Es ist aber gar nicht alles schlecht auf dieser Welt. Denn durch die Jubiläumsausgabe von Business Punk zieht sich schon ein neuer Geist, der Hoffnung macht, dass die gegenwärtige Generation der Berufseinsteiger dieses "Hey! Ho!" sehr viel freundlicher und vernünftiger meint, als die Coverkerle, die da offensichtlich gefeiert haben. Der lange romantisierte große Industriezweig-, Kultursparten- und Arbeitsplatzvernichter der Nullerjahre, die digitale Welt, spielt keine große Rolle mehr. Es sind auch nicht mehr ausschließlich Männer, die auf den Seiten als Helden bejubelt werden, sondern Frauen wie Linda Stannieder vom Unternehmen Volocopter, die Schuh- und Kaffee-Unternehmerin Bethlehem Tilahun Alemu aus Addis Abeba oder die Gründerin des Kunst-Start-ups Artcrater Gudrun Wurlitzer. Ein wenig Umwelt- und Nachhaltigkeitsbewusstsein zieht sich durch die Seiten. Es gibt Hoffnungsträger wie Sarah Toumi, die in Tunesien einen Inkubator für Sozial- und Umweltprojekte gegründet hat oder den Hotelkettengründer Ritesh Agarwal, der es mit seiner Firma Oyo aus Indien zum globalen Unicorn geschafft hat.

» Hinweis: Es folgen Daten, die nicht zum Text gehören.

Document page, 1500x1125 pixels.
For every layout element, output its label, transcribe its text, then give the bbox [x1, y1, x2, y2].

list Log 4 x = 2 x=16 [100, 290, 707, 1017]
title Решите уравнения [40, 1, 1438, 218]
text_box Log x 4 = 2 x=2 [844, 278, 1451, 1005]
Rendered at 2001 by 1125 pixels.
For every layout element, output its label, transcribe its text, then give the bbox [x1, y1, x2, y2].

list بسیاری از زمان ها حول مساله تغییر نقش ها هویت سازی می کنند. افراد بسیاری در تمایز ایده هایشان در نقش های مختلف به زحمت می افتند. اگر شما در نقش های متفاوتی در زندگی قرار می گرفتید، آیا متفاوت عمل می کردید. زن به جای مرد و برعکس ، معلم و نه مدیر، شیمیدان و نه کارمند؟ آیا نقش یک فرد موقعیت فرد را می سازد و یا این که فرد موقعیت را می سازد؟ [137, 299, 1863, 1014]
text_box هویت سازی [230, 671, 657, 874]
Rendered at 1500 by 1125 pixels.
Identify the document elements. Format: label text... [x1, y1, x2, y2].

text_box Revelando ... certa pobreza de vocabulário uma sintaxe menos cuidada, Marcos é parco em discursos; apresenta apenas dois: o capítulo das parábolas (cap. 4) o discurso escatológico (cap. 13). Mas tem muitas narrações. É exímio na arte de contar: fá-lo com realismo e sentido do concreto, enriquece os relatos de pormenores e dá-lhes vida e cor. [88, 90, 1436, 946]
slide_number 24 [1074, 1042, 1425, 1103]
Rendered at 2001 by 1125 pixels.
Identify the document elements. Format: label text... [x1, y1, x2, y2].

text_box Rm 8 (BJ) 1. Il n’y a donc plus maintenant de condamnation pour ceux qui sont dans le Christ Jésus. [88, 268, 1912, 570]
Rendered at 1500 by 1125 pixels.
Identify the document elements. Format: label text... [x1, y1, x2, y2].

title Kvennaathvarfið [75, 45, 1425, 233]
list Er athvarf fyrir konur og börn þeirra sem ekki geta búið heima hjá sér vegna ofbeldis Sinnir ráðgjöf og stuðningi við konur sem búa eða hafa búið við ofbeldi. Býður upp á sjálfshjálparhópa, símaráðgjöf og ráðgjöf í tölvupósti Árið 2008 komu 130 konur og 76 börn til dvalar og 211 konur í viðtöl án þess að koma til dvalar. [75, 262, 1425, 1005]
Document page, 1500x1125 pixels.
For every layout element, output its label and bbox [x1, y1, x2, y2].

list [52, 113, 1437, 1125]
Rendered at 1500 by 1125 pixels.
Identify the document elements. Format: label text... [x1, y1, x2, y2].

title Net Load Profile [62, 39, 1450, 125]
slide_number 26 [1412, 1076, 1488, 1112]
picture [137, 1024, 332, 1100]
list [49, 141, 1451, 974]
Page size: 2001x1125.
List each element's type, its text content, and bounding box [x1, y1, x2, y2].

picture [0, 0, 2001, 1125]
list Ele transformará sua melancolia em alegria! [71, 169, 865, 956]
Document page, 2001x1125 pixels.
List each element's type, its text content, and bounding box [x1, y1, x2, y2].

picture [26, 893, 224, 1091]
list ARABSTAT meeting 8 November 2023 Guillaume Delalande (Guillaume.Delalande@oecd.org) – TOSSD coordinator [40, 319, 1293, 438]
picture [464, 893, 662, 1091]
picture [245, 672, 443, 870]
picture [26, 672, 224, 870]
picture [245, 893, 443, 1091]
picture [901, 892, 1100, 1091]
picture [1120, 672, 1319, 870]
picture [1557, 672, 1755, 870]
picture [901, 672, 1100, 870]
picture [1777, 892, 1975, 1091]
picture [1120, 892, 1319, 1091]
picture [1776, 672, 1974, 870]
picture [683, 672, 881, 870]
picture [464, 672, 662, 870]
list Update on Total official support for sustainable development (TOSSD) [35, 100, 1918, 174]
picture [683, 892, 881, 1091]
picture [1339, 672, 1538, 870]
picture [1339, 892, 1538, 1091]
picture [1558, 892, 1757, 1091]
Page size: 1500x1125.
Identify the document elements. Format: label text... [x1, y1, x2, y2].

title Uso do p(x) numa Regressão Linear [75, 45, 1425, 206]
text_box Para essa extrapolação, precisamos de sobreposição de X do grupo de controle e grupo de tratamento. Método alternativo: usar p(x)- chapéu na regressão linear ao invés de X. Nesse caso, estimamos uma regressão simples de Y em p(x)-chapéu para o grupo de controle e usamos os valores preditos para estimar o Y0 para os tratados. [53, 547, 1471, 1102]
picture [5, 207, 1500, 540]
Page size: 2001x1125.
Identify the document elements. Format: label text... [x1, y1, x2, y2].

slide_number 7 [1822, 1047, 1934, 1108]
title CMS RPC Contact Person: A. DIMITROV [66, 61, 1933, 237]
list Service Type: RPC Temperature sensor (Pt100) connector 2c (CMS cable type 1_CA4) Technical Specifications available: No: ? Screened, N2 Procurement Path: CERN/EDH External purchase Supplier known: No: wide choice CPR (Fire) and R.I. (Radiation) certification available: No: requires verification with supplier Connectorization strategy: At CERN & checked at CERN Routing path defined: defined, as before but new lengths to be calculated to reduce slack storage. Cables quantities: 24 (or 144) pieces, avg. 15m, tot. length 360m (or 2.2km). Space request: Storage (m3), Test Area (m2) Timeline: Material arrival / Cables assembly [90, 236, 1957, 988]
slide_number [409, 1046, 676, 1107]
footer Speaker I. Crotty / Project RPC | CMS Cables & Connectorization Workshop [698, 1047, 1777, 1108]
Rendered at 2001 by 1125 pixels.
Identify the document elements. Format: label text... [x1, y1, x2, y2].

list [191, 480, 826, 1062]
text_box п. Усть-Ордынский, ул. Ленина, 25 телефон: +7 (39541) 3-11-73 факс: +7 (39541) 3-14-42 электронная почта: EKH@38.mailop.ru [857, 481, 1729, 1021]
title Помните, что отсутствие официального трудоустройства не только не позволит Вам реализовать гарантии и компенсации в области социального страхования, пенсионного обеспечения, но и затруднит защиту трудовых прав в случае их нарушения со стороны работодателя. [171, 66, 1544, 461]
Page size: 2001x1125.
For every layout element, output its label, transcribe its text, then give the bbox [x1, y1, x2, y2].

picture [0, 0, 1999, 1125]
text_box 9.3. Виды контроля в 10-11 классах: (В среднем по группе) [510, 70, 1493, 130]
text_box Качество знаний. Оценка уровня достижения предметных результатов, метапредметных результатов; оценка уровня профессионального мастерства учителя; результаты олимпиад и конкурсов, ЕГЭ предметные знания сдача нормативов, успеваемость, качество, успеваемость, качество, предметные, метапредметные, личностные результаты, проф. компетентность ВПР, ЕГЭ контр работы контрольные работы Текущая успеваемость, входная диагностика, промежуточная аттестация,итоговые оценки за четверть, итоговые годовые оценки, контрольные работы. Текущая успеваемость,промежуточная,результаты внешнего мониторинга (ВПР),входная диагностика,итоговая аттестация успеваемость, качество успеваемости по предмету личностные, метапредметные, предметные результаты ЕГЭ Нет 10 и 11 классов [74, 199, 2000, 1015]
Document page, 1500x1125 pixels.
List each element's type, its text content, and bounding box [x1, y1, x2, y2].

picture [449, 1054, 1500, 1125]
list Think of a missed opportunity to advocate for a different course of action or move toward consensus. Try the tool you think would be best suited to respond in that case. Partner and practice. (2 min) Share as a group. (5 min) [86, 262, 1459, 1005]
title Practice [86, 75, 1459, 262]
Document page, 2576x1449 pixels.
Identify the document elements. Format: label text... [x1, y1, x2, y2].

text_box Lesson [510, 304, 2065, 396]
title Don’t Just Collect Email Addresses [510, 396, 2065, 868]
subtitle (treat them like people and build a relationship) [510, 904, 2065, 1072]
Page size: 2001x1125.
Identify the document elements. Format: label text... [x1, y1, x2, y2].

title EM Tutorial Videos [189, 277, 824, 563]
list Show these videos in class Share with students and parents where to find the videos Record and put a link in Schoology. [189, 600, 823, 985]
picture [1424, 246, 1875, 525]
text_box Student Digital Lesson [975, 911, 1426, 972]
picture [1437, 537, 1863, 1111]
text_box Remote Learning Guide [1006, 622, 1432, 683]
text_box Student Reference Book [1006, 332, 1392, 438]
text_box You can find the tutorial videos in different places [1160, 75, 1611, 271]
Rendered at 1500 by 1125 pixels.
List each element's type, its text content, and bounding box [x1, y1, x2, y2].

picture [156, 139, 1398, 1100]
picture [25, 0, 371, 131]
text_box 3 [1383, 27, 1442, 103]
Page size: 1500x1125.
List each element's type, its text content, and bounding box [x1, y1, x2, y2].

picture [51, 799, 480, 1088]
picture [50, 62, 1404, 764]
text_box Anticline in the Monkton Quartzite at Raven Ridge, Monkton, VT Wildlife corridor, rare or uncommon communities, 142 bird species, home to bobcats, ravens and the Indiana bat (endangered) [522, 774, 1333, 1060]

In den beiden Kulturgeschichten der Ausgabe steckt sogar ein wenig Kapitalismuskritik. Die ist bei der Rapgruppe Deichkind und der Binge-Serie Skylines zwar geschickt durch die Popreferenzen gefiltert. Aber zurück in die ideologischen Siebzigerjahre will ja wirklich niemand mehr. Sicher wird der aktuelle Traum, als guter Mensch auch reich zu werden, für fast alle genauso eine Lebenslüge bleiben, wie die Hoffnung, das Berufsleben als Fortsetzung der Popkultur führe zu ungeahnten Erfolgen. Trotzdem muss man G + J rückblickend verlegerische Weitsicht attestieren und der amtierenden Chefredaktion ein gutes Gespür für Zeitströmungen. Auch wenn der Titel Business Punk bald schon ein anachronistischer Etikettenschwindel sein könnte.